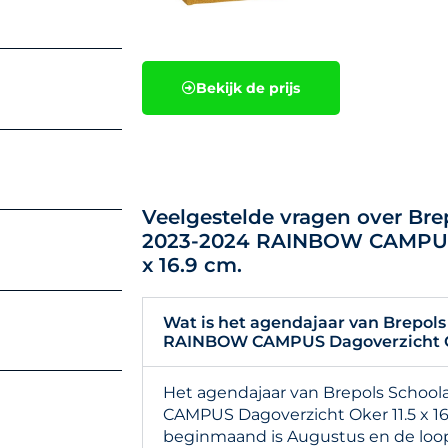
Bekijk de prijs
Veelgestelde vragen over Br
2023-2024 RAINBOW CAMPUS 
x 16.9 cm.
Wat is het agendajaar van Brepol
RAINBOW CAMPUS Dagoverzicht Oke
Het agendajaar van Brepols Scho
CAMPUS Dagoverzicht Oker 11.5 x 16
beginmaand is Augustus en de looptij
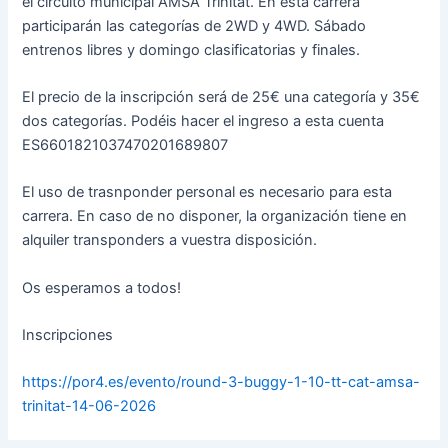
el circuito municipal AMSA Trinitat. En esta carrera
participarán las categorías de 2WD y 4WD. Sábado
entrenos libres y domingo clasificatorias y finales.
El precio de la inscripción será de 25€ una categoría y 35€
dos categorías. Podéis hacer el ingreso a esta cuenta
ES6601821037470201689807
El uso de trasnponder personal es necesario para esta
carrera. En caso de no disponer, la organización tiene en
alquiler transponders a vuestra disposición.
Os esperamos a todos!
Inscripciones
https://por4.es/evento/round-3-buggy-1-10-tt-cat-amsa-
trinitat-14-06-2026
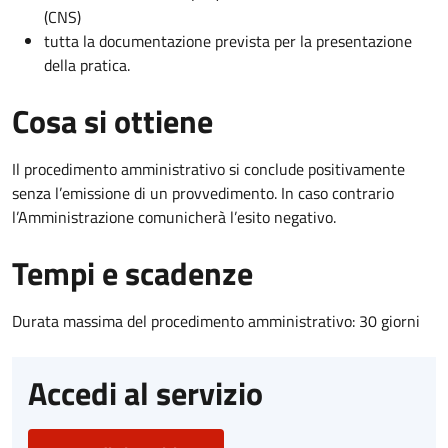
(CNS)
tutta la documentazione prevista per la presentazione
della pratica.
Cosa si ottiene
Il procedimento amministrativo si conclude positivamente
senza l’emissione di un provvedimento. In caso contrario
l’Amministrazione comunicherà l’esito negativo.
Tempi e scadenze
Durata massima del procedimento amministrativo: 30 giorni
Accedi al servizio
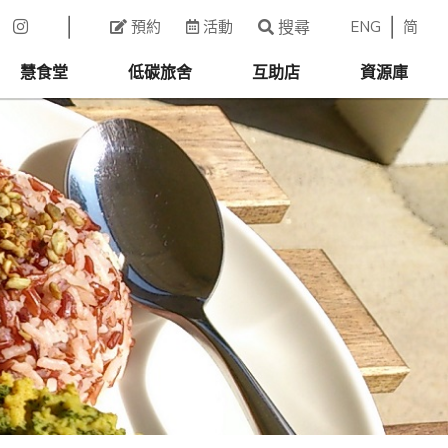
ENG
简
預約
活動
搜尋
慧食堂
低碳旅舍
互助店
資源庫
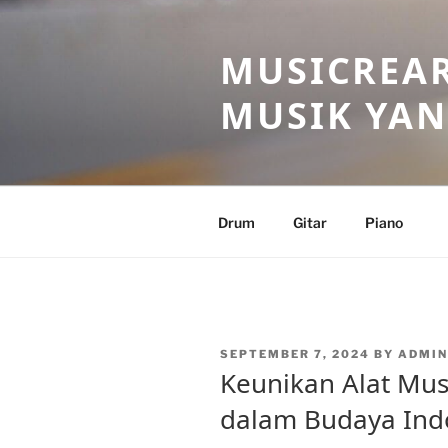
Skip
to
MUSICREAR
content
MUSIK YAN
Drum
Gitar
Piano
POSTED
SEPTEMBER 7, 2024
BY
ADMI
ON
Keunikan Alat Mu
dalam Budaya Ind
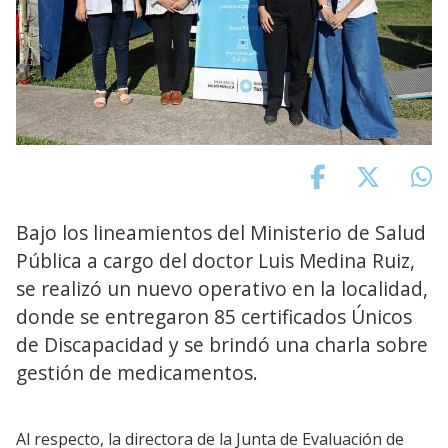
Bajo los lineamientos del Ministerio de Salud
Pública a cargo del doctor Luis Medina Ruiz,
se realizó un nuevo operativo en la localidad,
donde se entregaron 85 certificados Únicos
de Discapacidad y se brindó una charla sobre
gestión de medicamentos.
Al respecto, la directora de la Junta de Evaluación de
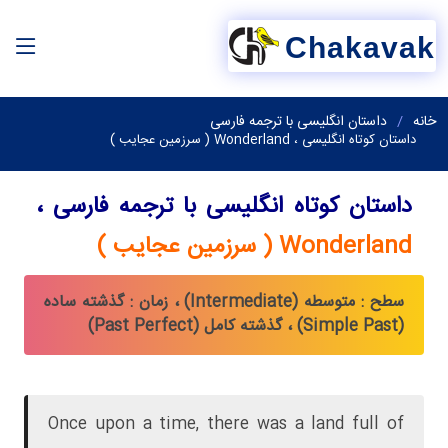
Chakavak
خانه
داستان انگلیسی با ترجمه فارسی
داستان کوتاه انگلیسی ، Wonderland ( سرزمین عجایب )
داستان کوتاه انگلیسی با ترجمه فارسی ،
Wonderland ( سرزمین عجایب )
سطح : متوسطه (Intermediate) ، زمان : گذشته ساده
(Simple Past) ، گذشته کامل (Past Perfect)
Once upon a time, there was a land full of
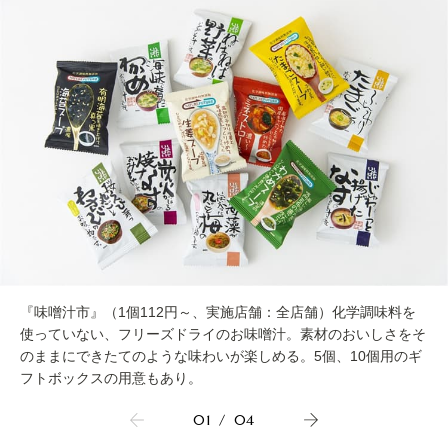
『味噌汁市』（1個112円～、実施店舗：全店舗）化学調味料を
使っていない、フリーズドライのお味噌汁。素材のおいしさをそ
のままにできたてのような味わいが楽しめる。5個、10個用のギ
フトボックスの用意もあり。
01
/
04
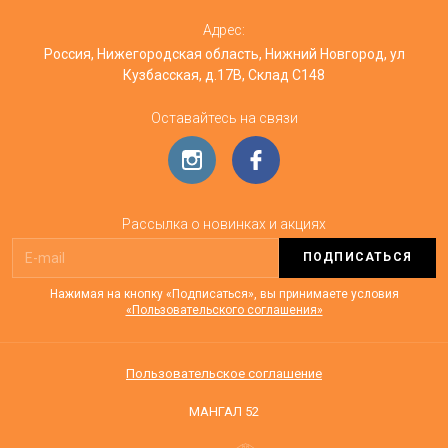
Адрес:
Россия, Нижегородская область, Нижний Новгород, ул
Кузбасская, д.17В, Склад С148
Оставайтесь на связи
Рассылка о новинках и акциях
ПОДПИСАТЬСЯ
Нажимая на кнопку «Подписаться», вы принимаете условия
«Пользовательского соглашения»
Пользовательское соглашение
МАНГАЛ 52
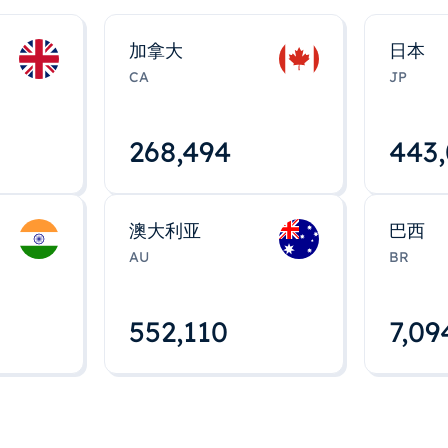
加拿大
日本
CA
JP
268,495
443
澳大利亚
巴西
AU
BR
552,112
7,09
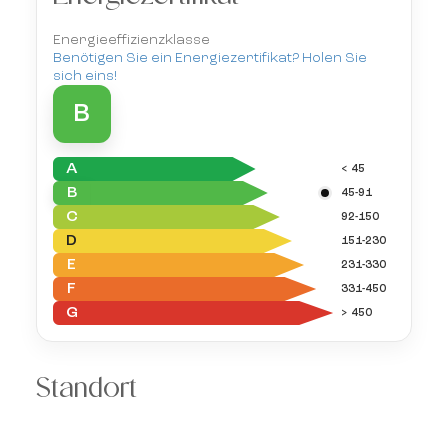
Energieeffizienzklasse
Benötigen Sie ein Energiezertifikat? Holen Sie
sich eins!
B
A
< 45
B
45-91
C
92-150
D
151-230
E
231-330
F
331-450
G
> 450
Standort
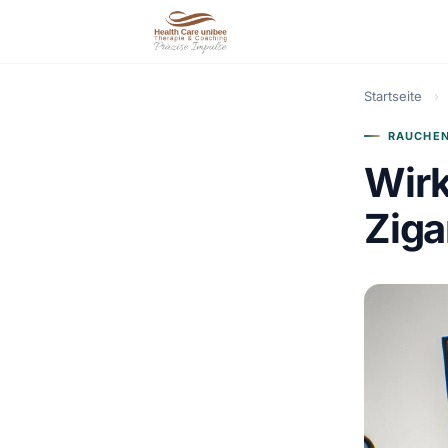
Startseite
›
RAUCHEN
Wirk
Ziga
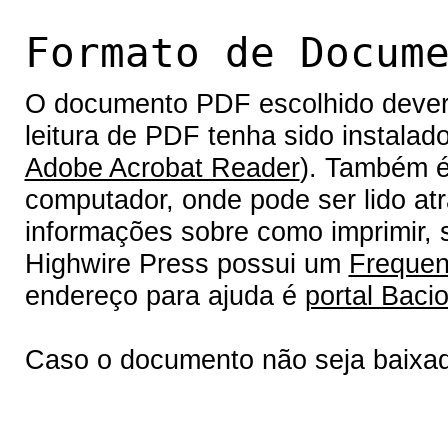
Formato de Docum
O documento PDF escolhido deverá 
leitura de PDF tenha sido instalad
Adobe Acrobat Reader
). Também é
computador, onde pode ser lido at
informações sobre como imprimir, s
Highwire Press possui um
Frequen
endereço para ajuda é
portal Bacio
Caso o documento não seja baixa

#####

• What the task asks:
Rewrite everything from the first of the lines down to the line containing "trinitat-14-06-2026", replacing "carrera" with "prueba" and keeping all else unchanged. Leave the pictures out of your answer.

• Solved exercise:
Bekijk de prijs
Veelgestelde vragen over Br
2023-2024 RAINBOW CAMPUS 
x 16.9 cm.
Wat is het agendajaar van Brepol
RAINBOW CAMPUS Dagoverzicht Oke
Het agendajaar van Brepols Scho
CAMPUS Dagoverzicht Oker 11.5 x 16
beginmaand is Augustus en de looptij
el circuito municipal AMSA Trinitat. En esta prueba
participarán las categorías de 2WD y 4WD. Sábado
entrenos libres y domingo clasificatorias y finales.
El precio de la inscripción será de 25€ una categoría y 35€
dos categorías. Podéis hacer el ingreso a esta cuenta
ES6601821037470201689807
El uso de trasnponder personal es necesario para esta
prueba. En caso de no disponer, la organización tiene en
alquiler transponders a vuestra disposición.
Os esperamos a todos!
Inscripciones
https://por4.es/evento/round-3-buggy-1-10-tt-cat-amsa-
trinitat-14-06-2026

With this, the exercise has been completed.